Extrait choisi:
══════════

Réforme des retraites : la communication gouvernementale est-elle en plein Waterloo ?

Cacophonies, pataquès, dissonances, clairs-obscurs, etc. Les mots ne suffisent plus à décrire l’inaudibilité et l’illisibilité dans lesquelles s’est enlisée la communication gouvernementale sur l’immense et crucial chantier des retraites et de l’extinction des régimes spéciaux. Commencée sous des auspices plutôt favorables cet été à la suite de la remise du rapport Delevoye sur la réforme du système de retraite, la bataille de l’opinion est pourtant en train de virer au désastre dont les multiples opposants tirent désormais les marrons du feu. Récit et analyse d’une calamiteuse stratégie de communication.

Dès 2016, la réforme des régimes de retrait a été d’emblée présentée comme une des clés de voûte fondamentales du programme de l’alors candidat Emmanuel Macron. En remettant intégralement à plat un système à bout de souffle, inéquitable et plus vraiment en phase avec les évolutions sociétales contemporaines, il s’agissait d’opérer une transformation en profondeur à l’instar de la création du régime général de retraite à la Libération et de l’introduction des retraites complémentaires lors des premières années du septennat du Général de Gaulle. Depuis qu’il a été élu à la présidence de la République, l’hôte de l’Elysée n’a pas dévié d’un iota. Cette transformation doit être perçue comme un marqueur indélébile du quinquennat.

A l’origine, de bonnes cartes en main

Pour mieux comprendre les loupés et les impairs de la communication actuelle du gouvernement sur le projet de réforme des retraites, il faut légèrement remonter dans le temps. A l’automne 2016 précisément, où l’ancien ministre de l’Economie et des Finances s’est désormais mis en marche vers la conquête du pouvoir élyséen. Comme le rappelle un tout récent et brillant article des Echos, un petit cercle d’économistes proches d’Emmanuel Macron cogite à fond sur les piliers du programme économique et social du futur président. Le dossier des retraites s’impose vite comme une priorité d’autant que les déficits abyssaux des régimes publics ne cessent de se creuser. Déjà, on parle beaucoup du relèvement de l’âge de départ à la retraite de 62 à 65 et comme le propose un certain François Fillon tandis que d’autres se situent aux antipodes avec l’instauration d’un revenu universel pour Benoît Hamon ou le départ en retraite à 60 ans pour Jean-Luc Mélenchon.

══════════

(Données sources)
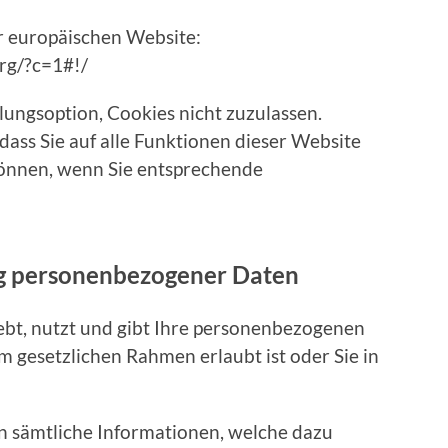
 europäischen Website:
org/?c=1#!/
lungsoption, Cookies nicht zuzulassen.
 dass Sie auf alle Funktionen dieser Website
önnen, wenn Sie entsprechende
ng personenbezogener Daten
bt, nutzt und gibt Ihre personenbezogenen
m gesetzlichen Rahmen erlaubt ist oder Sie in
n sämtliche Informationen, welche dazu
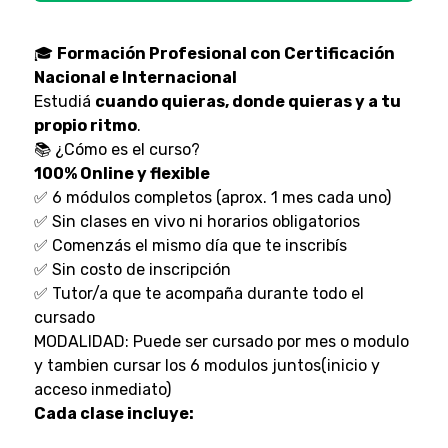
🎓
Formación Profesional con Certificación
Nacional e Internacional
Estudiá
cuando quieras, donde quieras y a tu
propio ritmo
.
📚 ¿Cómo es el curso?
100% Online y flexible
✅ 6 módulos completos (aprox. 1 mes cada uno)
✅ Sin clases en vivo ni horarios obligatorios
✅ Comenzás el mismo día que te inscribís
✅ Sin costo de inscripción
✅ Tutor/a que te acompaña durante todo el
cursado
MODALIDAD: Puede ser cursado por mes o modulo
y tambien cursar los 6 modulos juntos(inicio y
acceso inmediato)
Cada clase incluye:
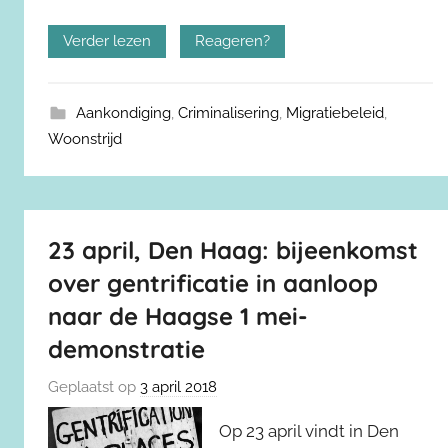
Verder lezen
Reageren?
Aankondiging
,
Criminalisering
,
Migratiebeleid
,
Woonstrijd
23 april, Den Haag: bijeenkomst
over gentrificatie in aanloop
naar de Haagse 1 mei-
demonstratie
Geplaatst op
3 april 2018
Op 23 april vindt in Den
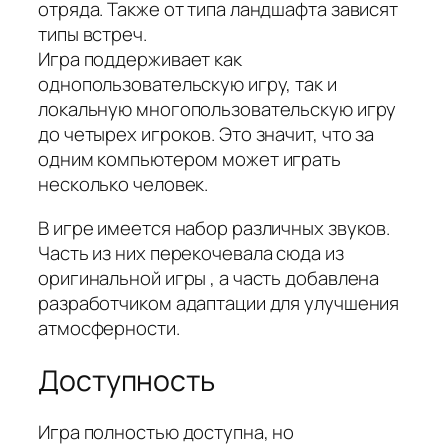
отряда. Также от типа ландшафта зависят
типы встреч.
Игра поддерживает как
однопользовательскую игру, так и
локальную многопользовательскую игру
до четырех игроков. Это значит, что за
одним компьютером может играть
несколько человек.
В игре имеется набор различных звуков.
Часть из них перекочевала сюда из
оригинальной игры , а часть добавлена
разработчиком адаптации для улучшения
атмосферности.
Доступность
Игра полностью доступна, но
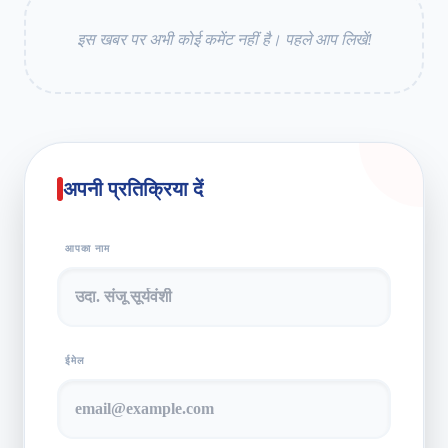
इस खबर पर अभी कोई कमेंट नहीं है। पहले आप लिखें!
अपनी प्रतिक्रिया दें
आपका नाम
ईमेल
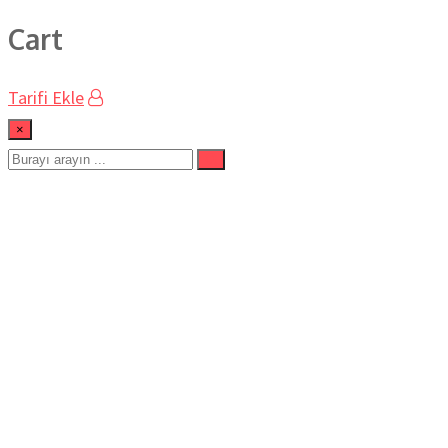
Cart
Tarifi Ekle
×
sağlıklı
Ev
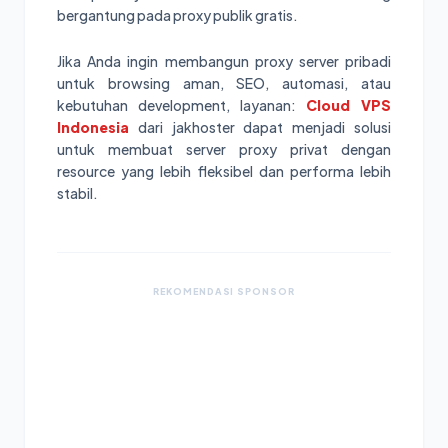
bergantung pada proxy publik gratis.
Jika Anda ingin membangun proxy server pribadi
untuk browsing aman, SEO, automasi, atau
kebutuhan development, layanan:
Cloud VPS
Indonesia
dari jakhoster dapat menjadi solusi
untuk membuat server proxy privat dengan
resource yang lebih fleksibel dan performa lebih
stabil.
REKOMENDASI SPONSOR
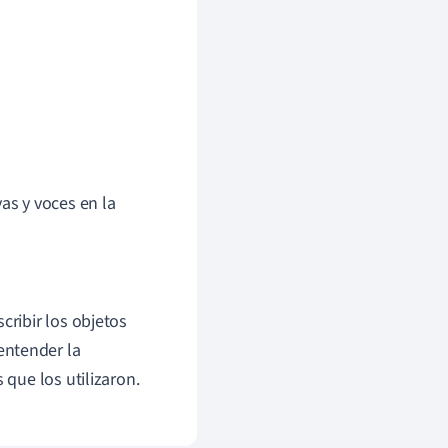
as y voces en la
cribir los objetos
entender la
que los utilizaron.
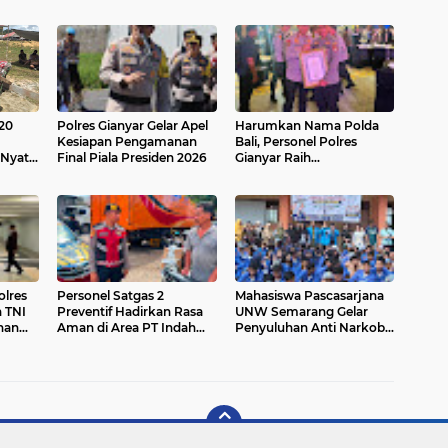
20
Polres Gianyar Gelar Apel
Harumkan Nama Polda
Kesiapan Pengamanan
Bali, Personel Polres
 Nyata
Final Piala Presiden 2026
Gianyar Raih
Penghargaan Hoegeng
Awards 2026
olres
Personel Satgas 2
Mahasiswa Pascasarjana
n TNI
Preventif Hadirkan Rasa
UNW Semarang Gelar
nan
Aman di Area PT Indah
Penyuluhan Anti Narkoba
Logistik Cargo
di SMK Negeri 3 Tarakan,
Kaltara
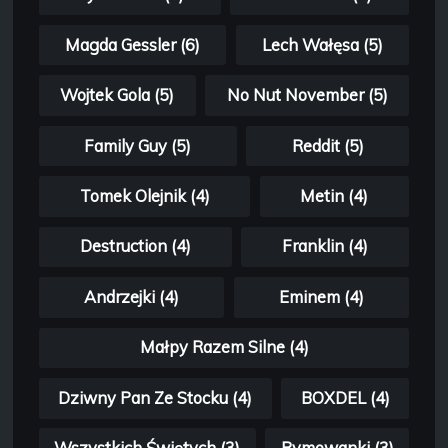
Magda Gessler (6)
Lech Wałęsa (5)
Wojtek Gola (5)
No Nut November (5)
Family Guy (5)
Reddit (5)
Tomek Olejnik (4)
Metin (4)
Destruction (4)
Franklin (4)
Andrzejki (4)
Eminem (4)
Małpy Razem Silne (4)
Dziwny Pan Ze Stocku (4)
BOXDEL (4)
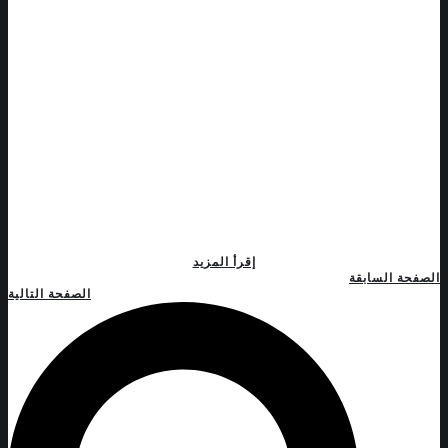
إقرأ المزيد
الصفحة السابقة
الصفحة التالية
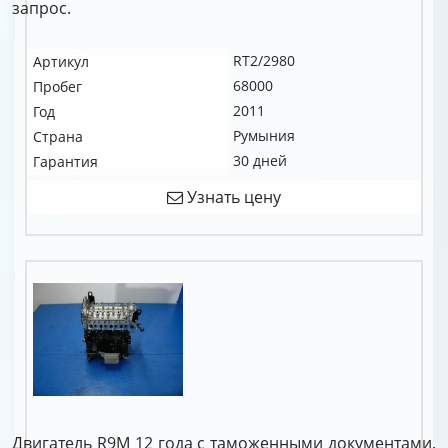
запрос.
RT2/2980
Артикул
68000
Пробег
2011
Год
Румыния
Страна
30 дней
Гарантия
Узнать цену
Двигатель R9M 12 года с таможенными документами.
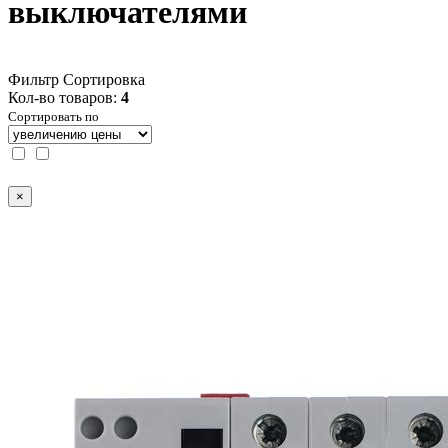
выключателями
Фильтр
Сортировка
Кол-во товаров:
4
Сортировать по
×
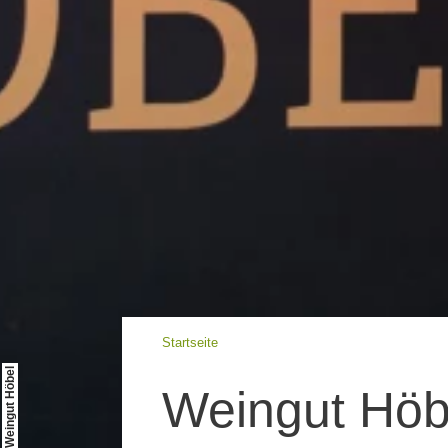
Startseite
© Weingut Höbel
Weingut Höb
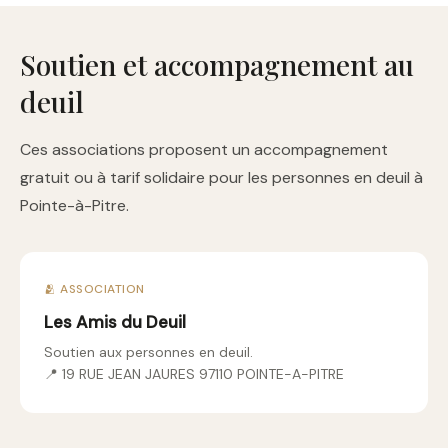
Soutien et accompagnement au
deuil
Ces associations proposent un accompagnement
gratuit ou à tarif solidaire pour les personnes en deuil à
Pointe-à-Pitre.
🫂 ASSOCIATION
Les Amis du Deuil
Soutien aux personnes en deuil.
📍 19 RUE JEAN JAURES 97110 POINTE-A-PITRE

══════════

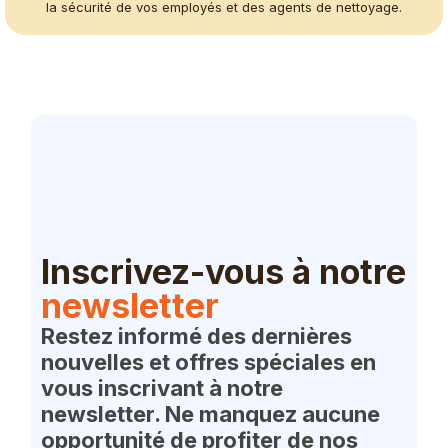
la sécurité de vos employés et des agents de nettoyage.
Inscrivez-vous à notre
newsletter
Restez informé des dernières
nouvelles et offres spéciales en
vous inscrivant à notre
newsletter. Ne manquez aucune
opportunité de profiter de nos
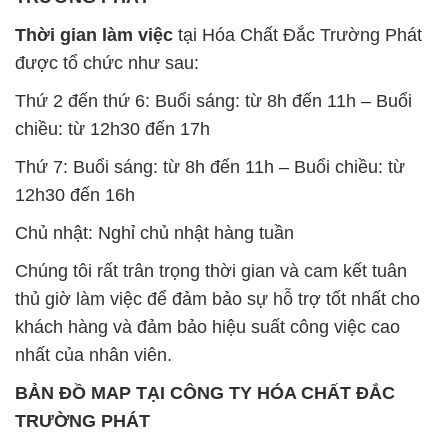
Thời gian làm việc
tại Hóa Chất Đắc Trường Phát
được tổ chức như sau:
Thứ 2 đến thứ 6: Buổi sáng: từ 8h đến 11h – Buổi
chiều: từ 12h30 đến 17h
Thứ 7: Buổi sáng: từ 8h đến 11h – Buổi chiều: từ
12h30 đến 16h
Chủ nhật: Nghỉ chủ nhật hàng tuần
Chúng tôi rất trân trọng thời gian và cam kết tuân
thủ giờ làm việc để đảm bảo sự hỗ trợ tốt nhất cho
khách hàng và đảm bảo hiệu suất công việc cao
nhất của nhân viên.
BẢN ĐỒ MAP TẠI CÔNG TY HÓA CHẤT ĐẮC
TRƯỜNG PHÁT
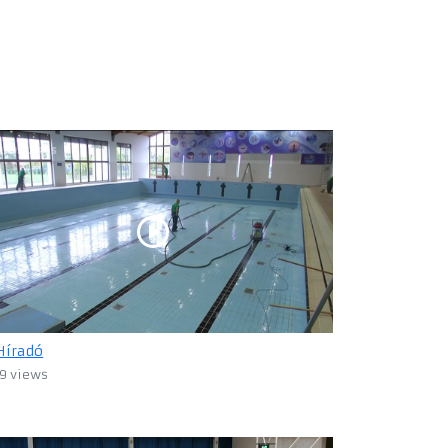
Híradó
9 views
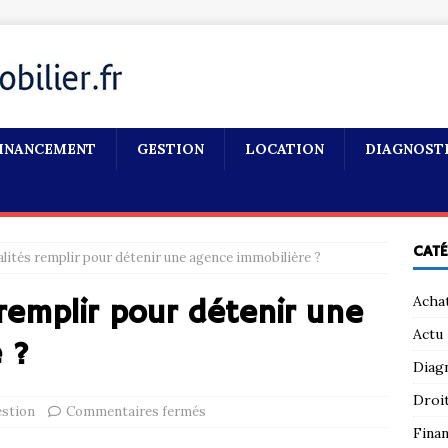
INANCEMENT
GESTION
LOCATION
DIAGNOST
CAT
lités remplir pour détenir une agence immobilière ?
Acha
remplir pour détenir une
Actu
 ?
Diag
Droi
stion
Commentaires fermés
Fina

══════════

Consigne:
Recopiez le passage de l'article sur la réforme des retraites compris entre « Cacophonies, pataquès, dissonances, clairs-obscurs, etc. » et « stratégie de communication. », ces deux bornes incluses.

Réponse:
Cacophonies, pataquès, dissonances, clairs-obscurs, etc. Les mots ne suffisent plus à décrire l’inaudibilité et l’illisibilité dans lesquelles s’est enlisée la communication gouvernementale sur l’immense et crucial chantier des retraites et de l’extinction des régimes spéciaux. Commencée sous des auspices plutôt favorables cet été à la suite de la remise du rapport Delevoye sur la réforme du système de retraite, la bataille de l’opinion est pourtant en train de virer au désastre dont les multiples opposants tirent désormais les marrons du feu. Récit et analyse d’une calamiteuse stratégie de communication.